The European Commission has cleared a 26.5-billion-euro merger between France's Publicis and US peer Omnicom that will create the world's biggest advertising company.
With the decision, which follows a greenlight by US authorities in November, the companies pass a key hurdle to become an advertising giant with a combined workforce of more than 130,000.
The nature of the market, "the presence of other large competitors, the relatively low barriers to entry, and the significant countervailing power of media vendors will ensure a level playing field ... after the merger", the Commission said on Thursday.

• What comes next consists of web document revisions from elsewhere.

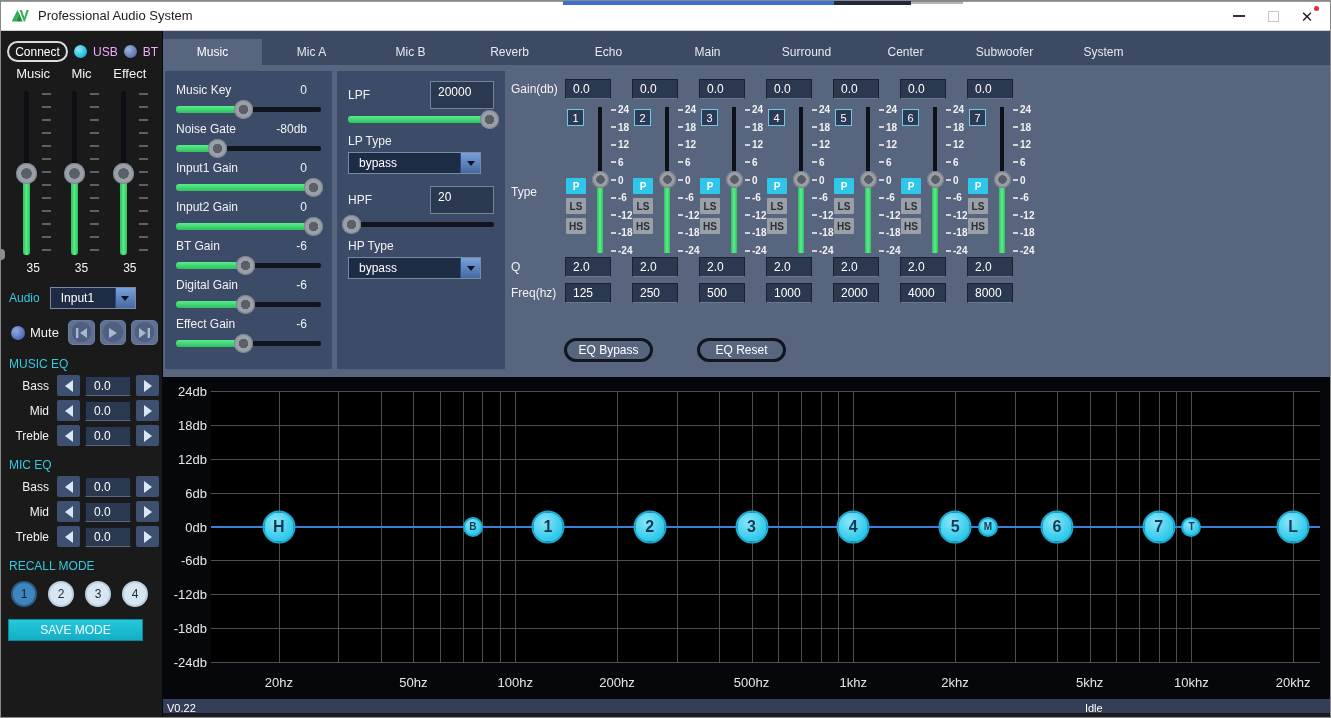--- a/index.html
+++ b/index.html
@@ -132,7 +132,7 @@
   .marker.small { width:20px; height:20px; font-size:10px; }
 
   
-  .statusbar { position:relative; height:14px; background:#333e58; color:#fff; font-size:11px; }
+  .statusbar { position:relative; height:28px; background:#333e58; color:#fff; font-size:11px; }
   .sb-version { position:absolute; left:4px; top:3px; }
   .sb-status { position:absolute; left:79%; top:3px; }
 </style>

Omnicom is currently the world number two advertising company and Publicis third, and their merger will put them far in front of the current leader WPP.

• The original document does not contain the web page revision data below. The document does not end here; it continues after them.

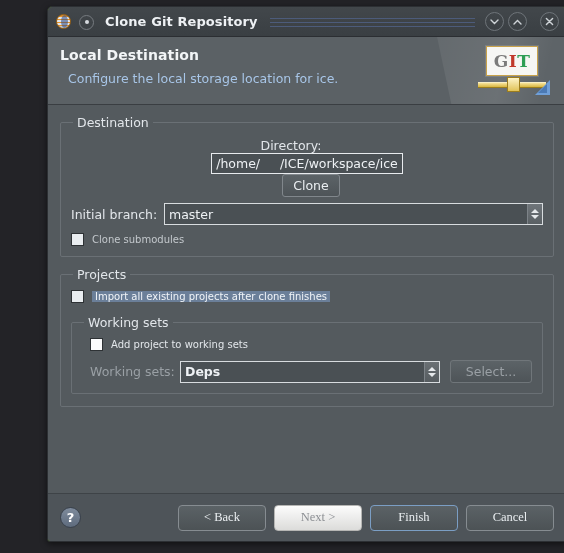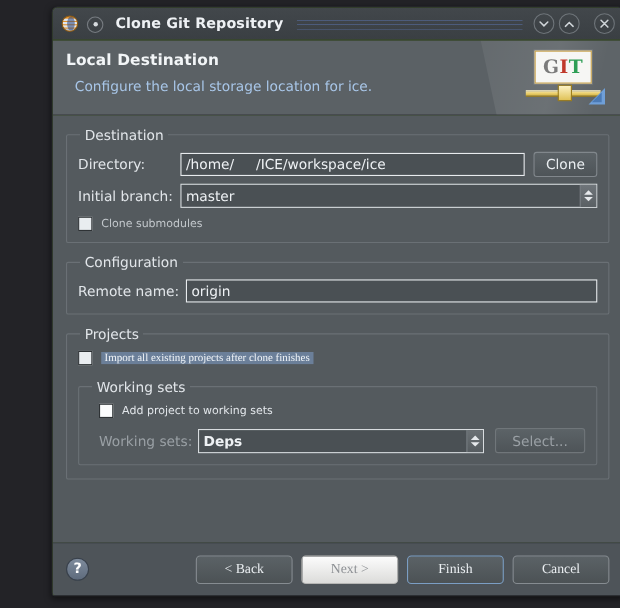--- a/index.html
+++ b/index.html
@@ -182,7 +182,7 @@
   }
 
   .row { display:flex; align-items:center; margin-top: 6px; }
-  .row.first { margin-top: 2px; }
+  .row.first { margin-top: 2px; flex-direction: column; }
   .lbl { font-size: 12.5px; color:#e2e6ea; white-space:nowrap; }
   .lbl.dim { color:#9aa0a5; }
 

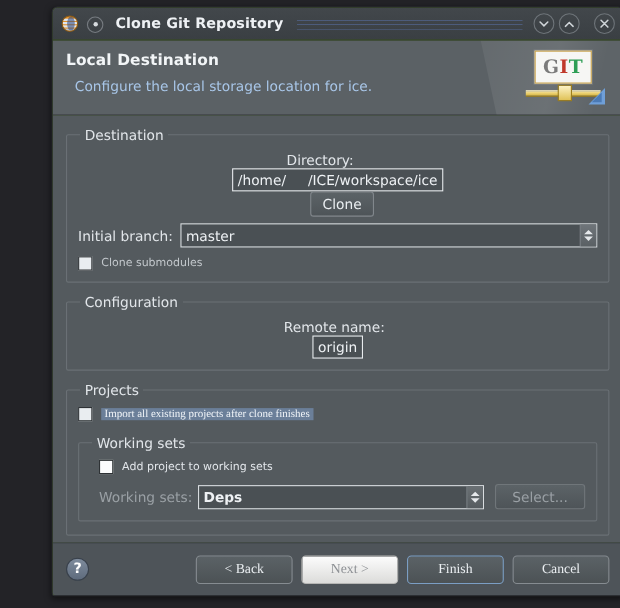--- a/index.html
+++ b/index.html
@@ -368,13 +368,6 @@
       </div>
     </fieldset>
 
-    <fieldset class="group">
-      <legend>Configuration</legend>
-      <div class="row first">
-        <span class="lbl" style="width:98px">Remote name:</span>
-        <div class="txtfield">origin</div>
-      </div>
-    </fieldset>
 
     <fieldset class="group">
       <legend>Projects</legend>

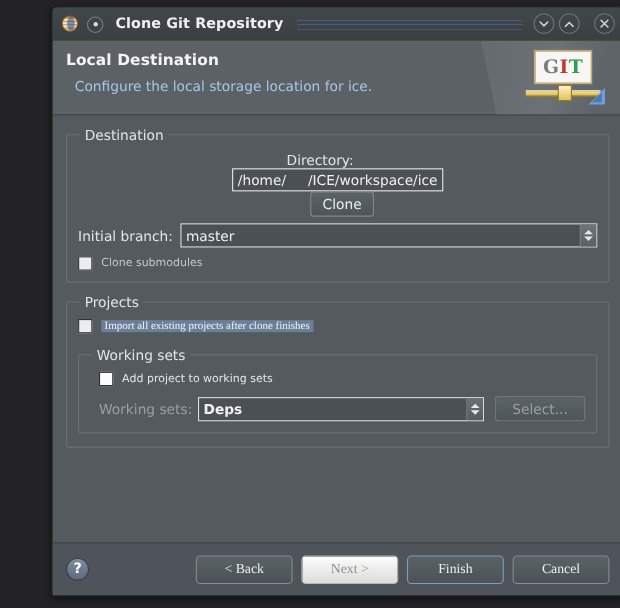--- a/index.html
+++ b/index.html
@@ -253,7 +253,6 @@
     background:#6b7f99;
     padding: 0 3px;
     color:#f0f4f8;
-    font-family:Liberation Serif, serif;
   }
 
   

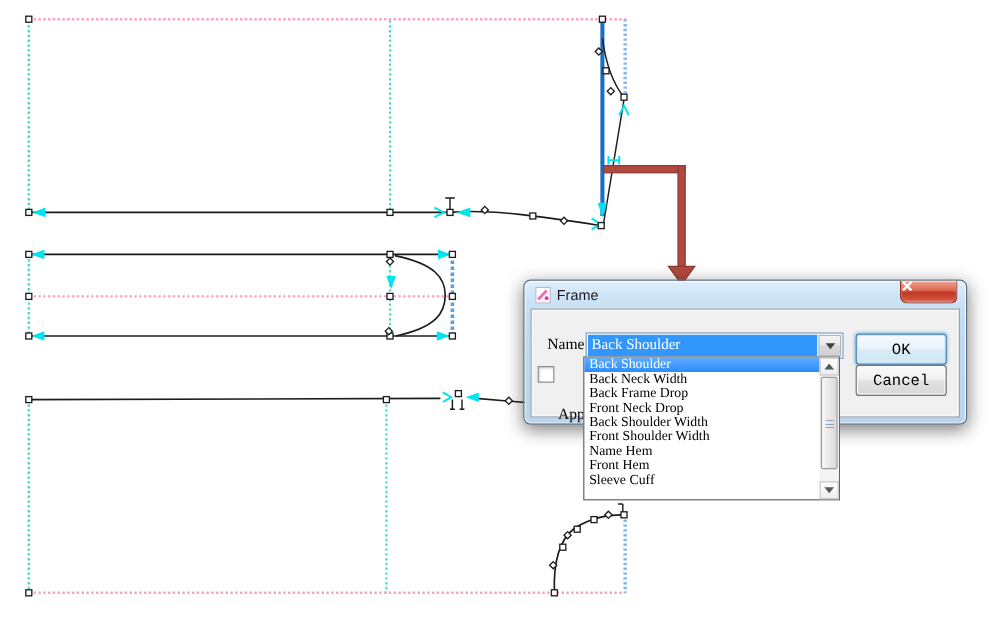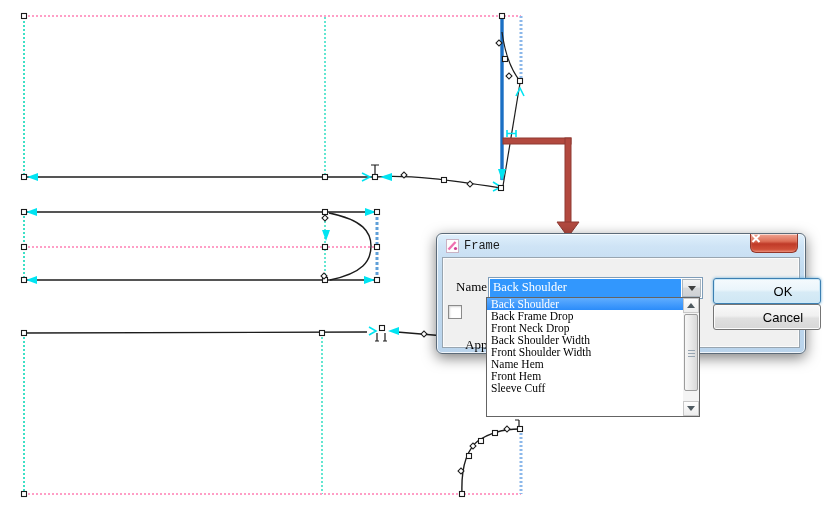--- a/index.html
+++ b/index.html
@@ -16,7 +16,7 @@
     z-index:10;}
   .titlebar{position:absolute;left:0;top:0;width:100%;height:23px;}
   .title-icon{position:absolute;left:9px;top:5px;width:13px;height:14px;}
-  .title-text{position:absolute;left:27px;top:5px;font-size:12px;color:#1b1b1b;font-family:Liberation Mono, monospace;}
+  .title-text{position:absolute;left:27px;top:5px;font-size:12px;color:#1b1b1b;}
   .close-btn{position:absolute;left:313px;top:0;width:46px;height:18px;
     border:1px solid #93362a;border-top:none;border-radius:0 0 6px 6px;
     background:linear-gradient(180deg,#f0a492 0%,#dd6f57 40%,#c03a28 55%,#cf4f38 85%,#e8836d 100%);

The merged company, the Publicis Omnicom Group will focus on digital platforms, which are increasingly replacing traditional formats such as print.

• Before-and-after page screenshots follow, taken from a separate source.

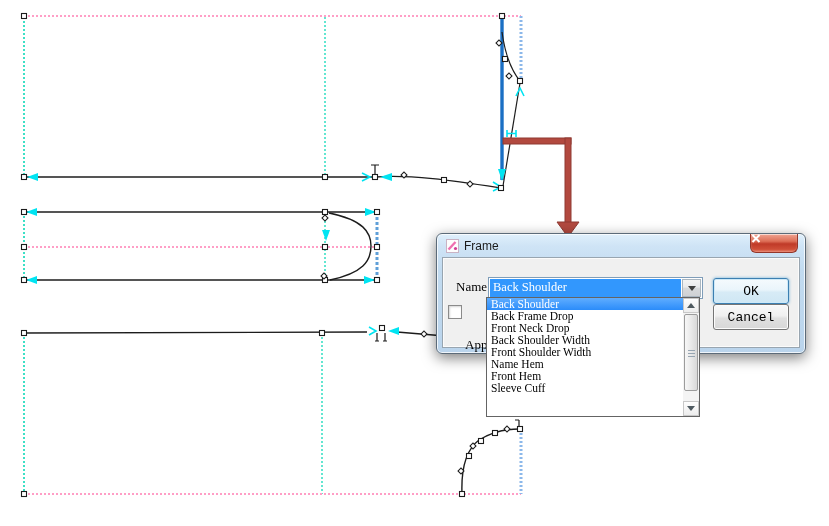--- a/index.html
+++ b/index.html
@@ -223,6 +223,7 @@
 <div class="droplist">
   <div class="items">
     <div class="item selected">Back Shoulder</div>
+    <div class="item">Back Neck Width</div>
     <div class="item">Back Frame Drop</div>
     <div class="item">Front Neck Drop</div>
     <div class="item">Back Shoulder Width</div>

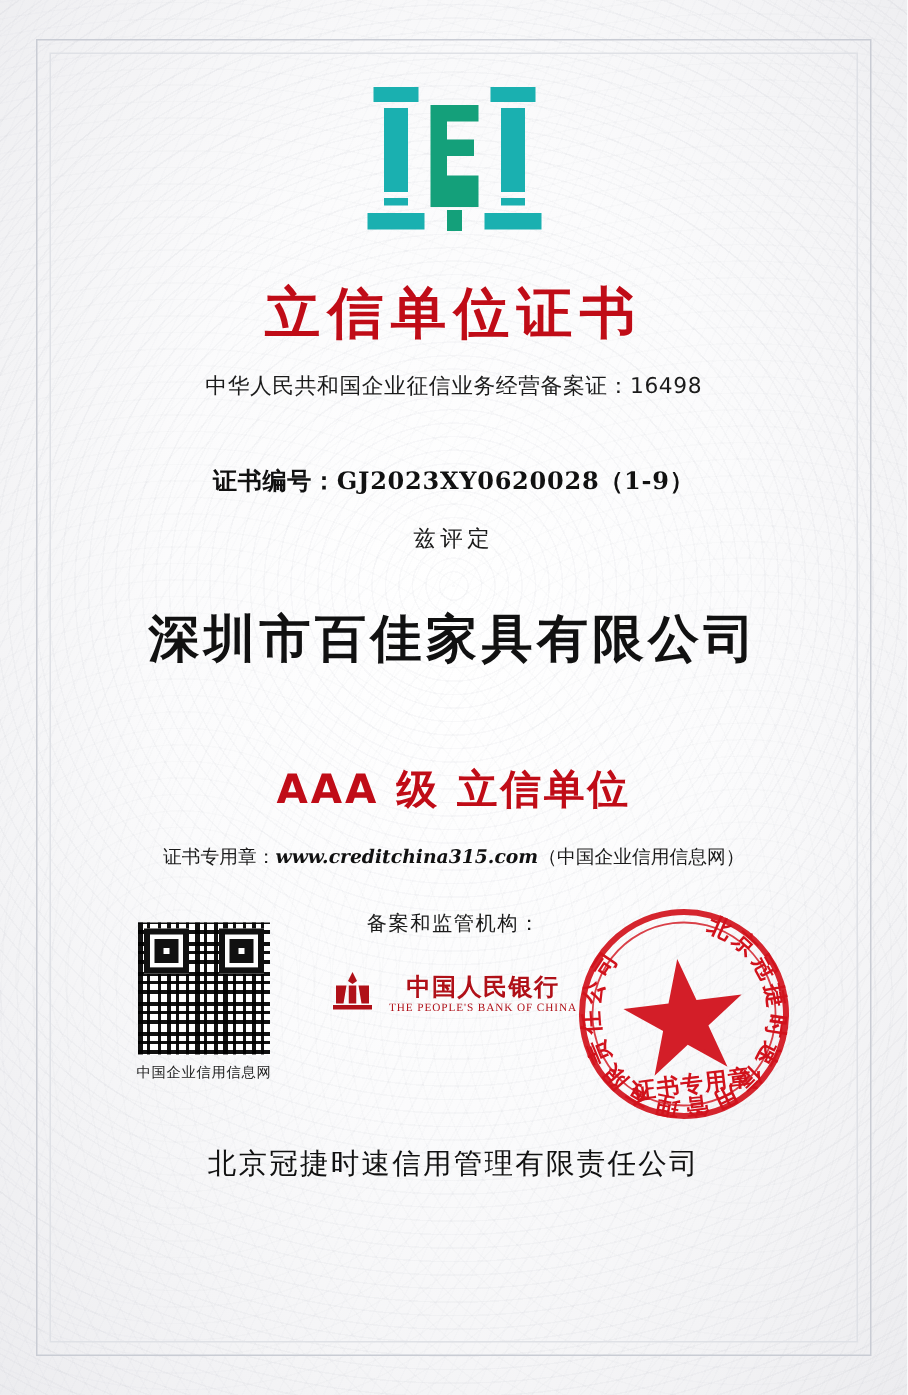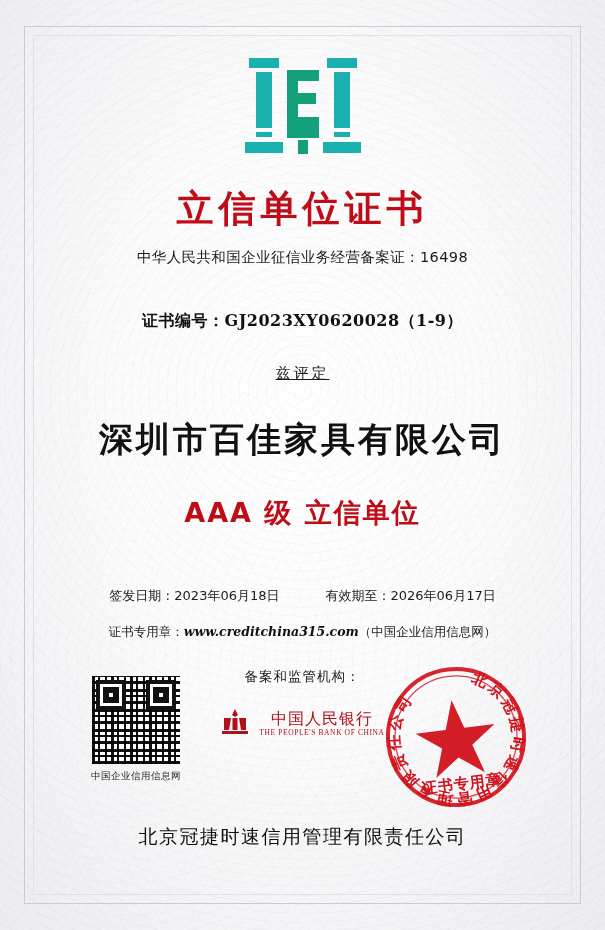--- a/index.html
+++ b/index.html
@@ -98,12 +98,11 @@
   }
 
   .hereby {
-    margin-top: 32px;
+    margin-top: 18px;
     font-family: "DejaVu Sans", "Liberation Sans", sans-serif;
     font-size: 15px;
     color: #1b1b1b;
     letter-spacing: 3px;
-    text-decoration: underline;
   }
 
   .company {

The Commission, which polices the EU's competition regulations, said it had looked at the possible market impact in some 20 countries and found no reason to block the deal.
The new company will "be sufficiently constrained by several competitors, including large international advertising groups - such as WPP, Dentsu-Aegis, IPG and Havas - capable of meeting the more complex requirements of large advertisers with global reach," it said in a statement.
"The Commission therefore concluded that the transaction would not raise any competition concerns," it added.
The merged group will bring under one roof top advertising agencies such as Saatchi and Saatchi, Leo Burnett, Razorfish, BBDO and Ketchum representing clients like Nike, LVMH, Nestle, Volkswagen, Unilever and ExxonMobile.